Stephen Downes opened the conference with “What Constitutes Student Success?” and urged us to think about the course as more than just a final test with an outcome.  He illustrated how our culture (Western?) is obsessed with outcomes and closure in most aspects of our lives e.g. sports events, meals, etc.   Learning is a process and the end of a course should not end the learning.

The keynote was followed by a large panel of experts on the Future of Distance: Education: Disruption vs.
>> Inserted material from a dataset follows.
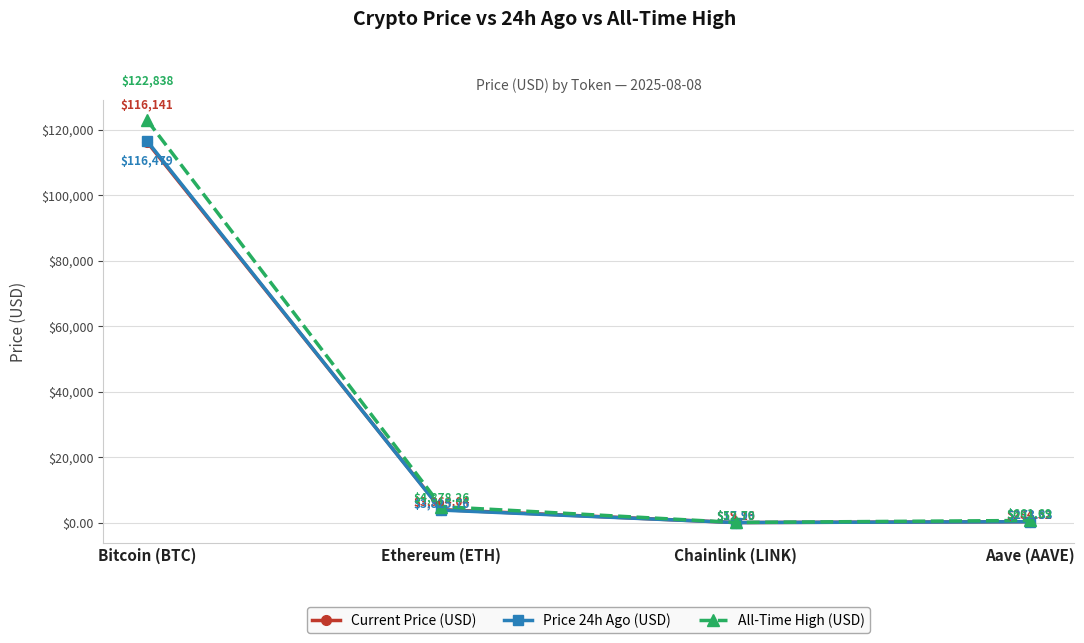

What is the label of the 2nd point from the left?

Ethereum (ETH)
Innovation featuring Barry Russell, Vice Chancellor of Academic Affairs, Chancellor’s Office
• Steven Downes • Jay Field, Associate VP, LBCC and TTAC 
• Linda Thor, Chancellor of Foothill-De Anza Community College District
• James Glapa-Grossklag, Dean of Library and Technology, College of the Canyons
• Connor Diemand-Yauman, Project Leader, Coursera.  A scholarly debate between embracing educational technology startups and holding them at arms’ length threatened to ensue but was avoided by the lunch gong.

It was my pleasure to facilitate the well-attended afternoon CCCOER panel with four members of the Community College Consortium for OER including our president, James Glapa-Grossklag.   In addition Cynthia Alexander, Cerritos College; Katie Datko, Pasadena City College and Barbara Illowsky addressed the Kaleidoscope Project Phase 1 and 2, overcoming the challenges of OER integration, and the impact of open textbooks on students and faculty respectively.
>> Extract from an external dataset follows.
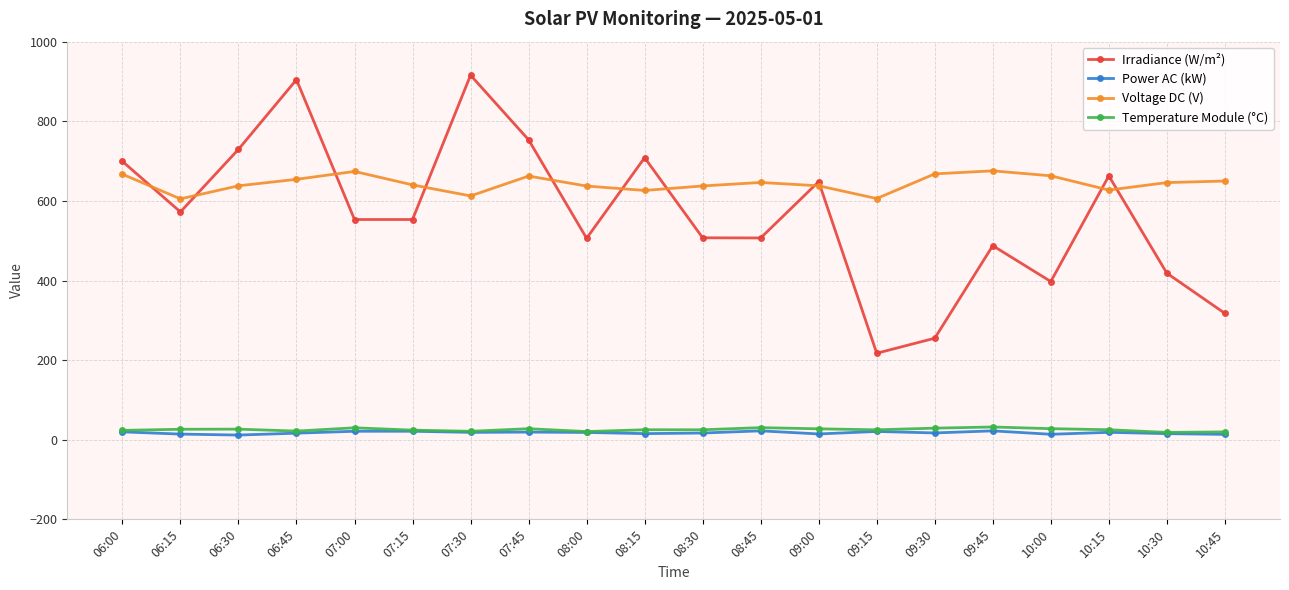

True or false: Voltage DC (V) and Power AC (kW) cross at least once.

False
I also attended a through provoking session on the Future of the Classroom lead by John Makevich, College of the Canyons, on potential integration of educational innovation including Google Glass and  MOOCs or “external online courses”.  We were asked to consider how to integrate promising new technologies into our college.  How might this benefit our students, enhance learning, or further our mission.
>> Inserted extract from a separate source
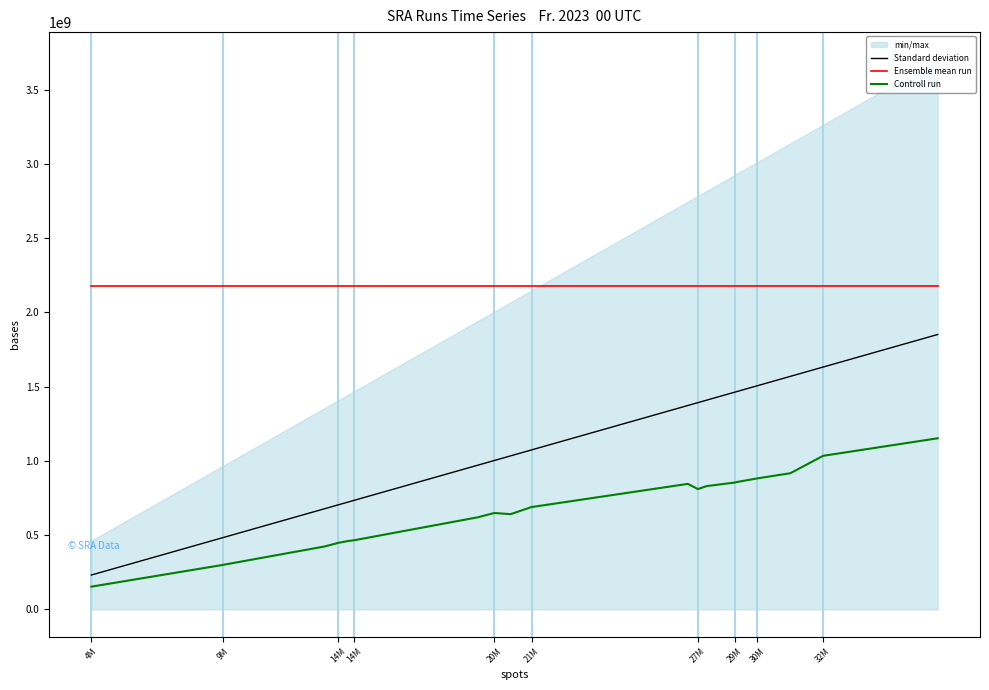

Which series changed the most between 4M and 29M?

Standard deviation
Friday morning’s keynote was with Dr. Tracey Wilen-Dauganti, an expert on the convergence of education, technology, and work.  As she described breakthroughs in nano-technology and robotic manufacturing, she introduced us to the 10 skills needed for the future workforce including: sense making, social intelligence, novel and adaptive thinking, cross cultural competency, computational thinking, new media literacy, transdisciplinarity, design mindset, cognitive management, and virtual collaboration skills.  She urged us all to retool (not just for students) as our life expectancy including work-life grows giving us opportunities for several significant careers in a lifetime.

Many sessions were recorded and slides will be available.